Document section ->
★ ★ ★ ★ ★
A helicopter thwapping overhead lands in a remote mountain range and drops off four aluminum-clad pieces: Module A through D.

These are the minimalist building blocks of modular mountain shelters, designed by Bulgarian architects Lusio Architects with Krassimir Krumov and Ivanka Ivanova. Deliverable just about anywhere, these piece are put together to form modern “hiking huts” that have traditionally been built in alpine landscapes for decades, providing safe havens for explorers faced with nasty weather.

Many old mountain shelters are seeing their final days as weather and wear does its damage. However, these new modular huts promise simple delivery and assembly. So expertly designed are these structures that their proposal walked away the winner of the “Architecture of 2050” competition.

Lusio Architects

Combining sustainability and technology to address the critical problem of mountain safety huts, Lusio’s modular mountain shelters were crafted to appear hidden in the landscape during normal weather and become beacons during extreme shifts and dense fog. Lights and sound draw hikers to the shelters, where a direct video connection with a near mountain rescue team activates automatically as you walk in.

The floor heating system is run by solar and wind energy. One of the four chunks of the building has an outside rain collection and filtration system. Those seeking shelter will also find hanging hammocks along the walls to act as resting places. Even this hammock design takes into account four different modes: the “lone survivor”mode (aka one person in the hut), “surviving family” (four people), “group of seven casually surviving,” and a final “crowd of 15 struggling for survival.”

This shelter won’t rely on outside rescue alone to help you survive. Depending on the weather condition, the shelter adapts to three other “modes” that ensure greater safety:

  • “Find Me Mode” activates external fog lights as capsule sensors detect changes in the humidity, pressure, and wind speed, signaling for for these lights to become more visible.
★ ★ ★ ★ ★
Exercise materials ->
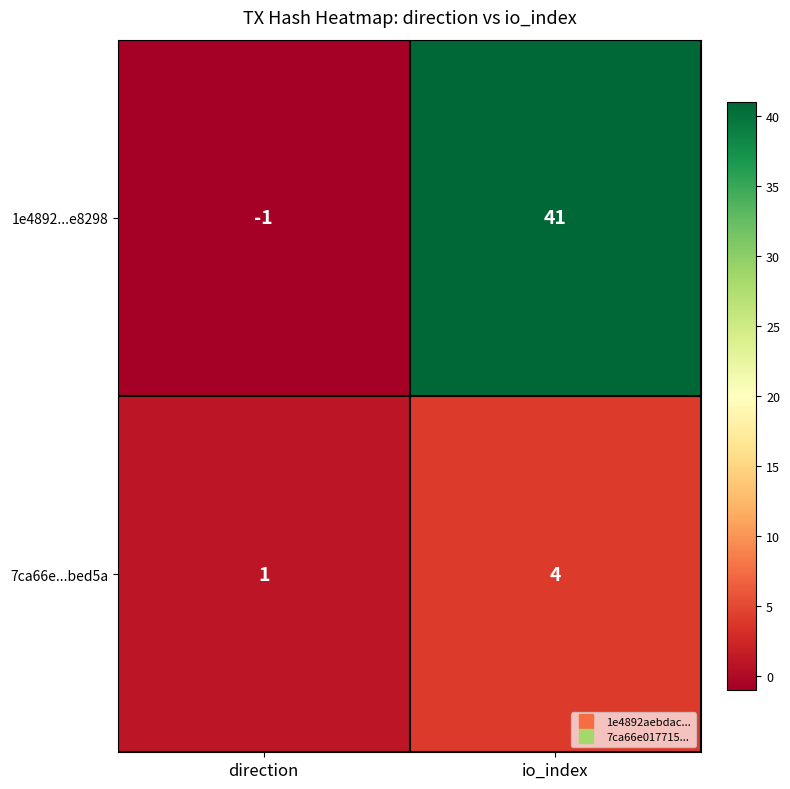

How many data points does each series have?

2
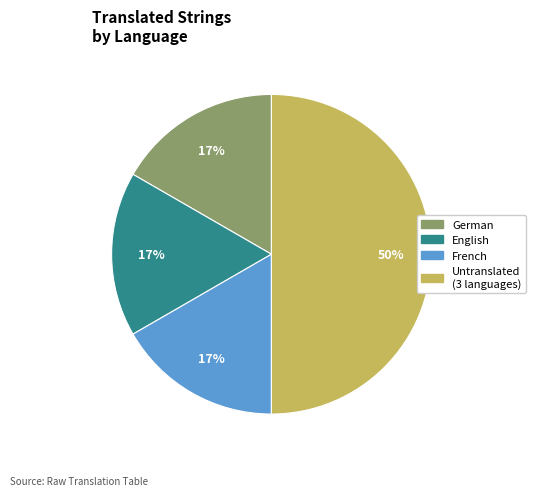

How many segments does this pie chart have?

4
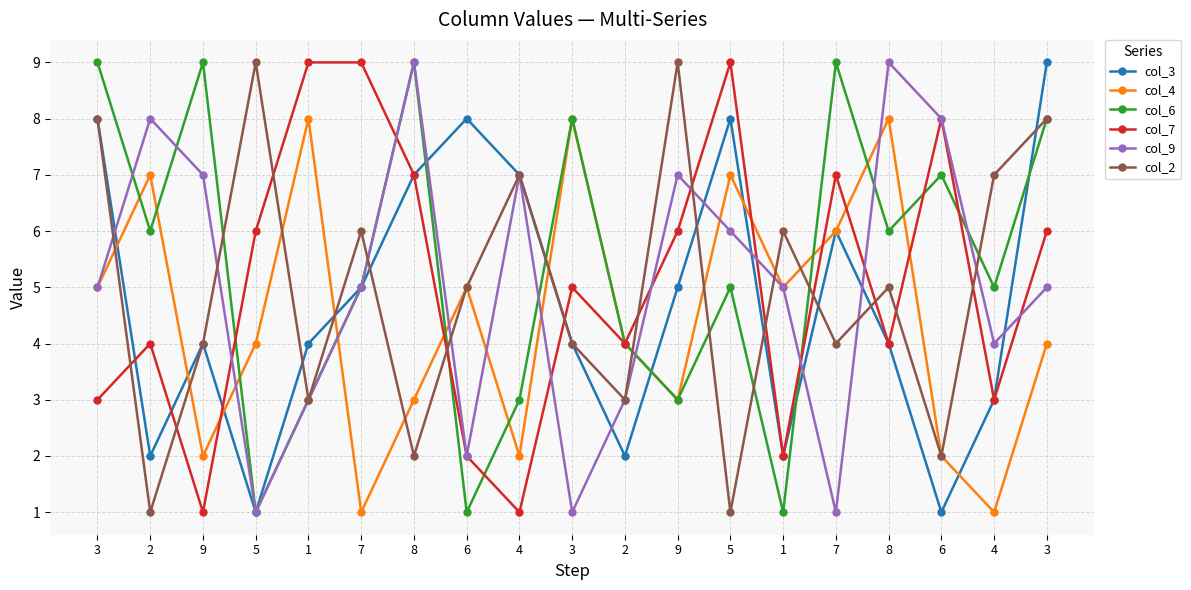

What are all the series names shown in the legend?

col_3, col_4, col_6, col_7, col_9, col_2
★ ★ ★ ★ ★
Exercises ->
A: Copy out the article on modular mountain shelters in full, word for word.
B: Count the lines of the listing that contain the word "many" and reply with the number alone.
The listing has no connection to the article on modular mountain shelters.

Solutions to the exercise ->
A:
A helicopter thwapping overhead lands in a remote mountain range and drops off four aluminum-clad pieces: Module A through D.

These are the minimalist building blocks of modular mountain shelters, designed by Bulgarian architects Lusio Architects with Krassimir Krumov and Ivanka Ivanova. Deliverable just about anywhere, these piece are put together to form modern “hiking huts” that have traditionally been built in alpine landscapes for decades, providing safe havens for explorers faced with nasty weather.

Many old mountain shelters are seeing their final days as weather and wear does its damage. However, these new modular huts promise simple delivery and assembly. So expertly designed are these structures that their proposal walked away the winner of the “Architecture of 2050” competition.

Lusio Architects

Combining sustainability and technology to address the critical problem of mountain safety huts, Lusio’s modular mountain shelters were crafted to appear hidden in the landscape during normal weather and become beacons during extreme shifts and dense fog. Lights and sound draw hikers to the shelters, where a direct video connection with a near mountain rescue team activates automatically as you walk in.

The floor heating system is run by solar and wind energy. One of the four chunks of the building has an outside rain collection and filtration system. Those seeking shelter will also find hanging hammocks along the walls to act as resting places. Even this hammock design takes into account four different modes: the “lone survivor”mode (aka one person in the hut), “surviving family” (four people), “group of seven casually surviving,” and a final “crowd of 15 struggling for survival.”

This shelter won’t rely on outside rescue alone to help you survive. Depending on the weather condition, the shelter adapts to three other “modes” that ensure greater safety:

  • “Find Me Mode” activates external fog lights as capsule sensors detect changes in the humidity, pressure, and wind speed, signaling for for these lights to become more visible.

B: 2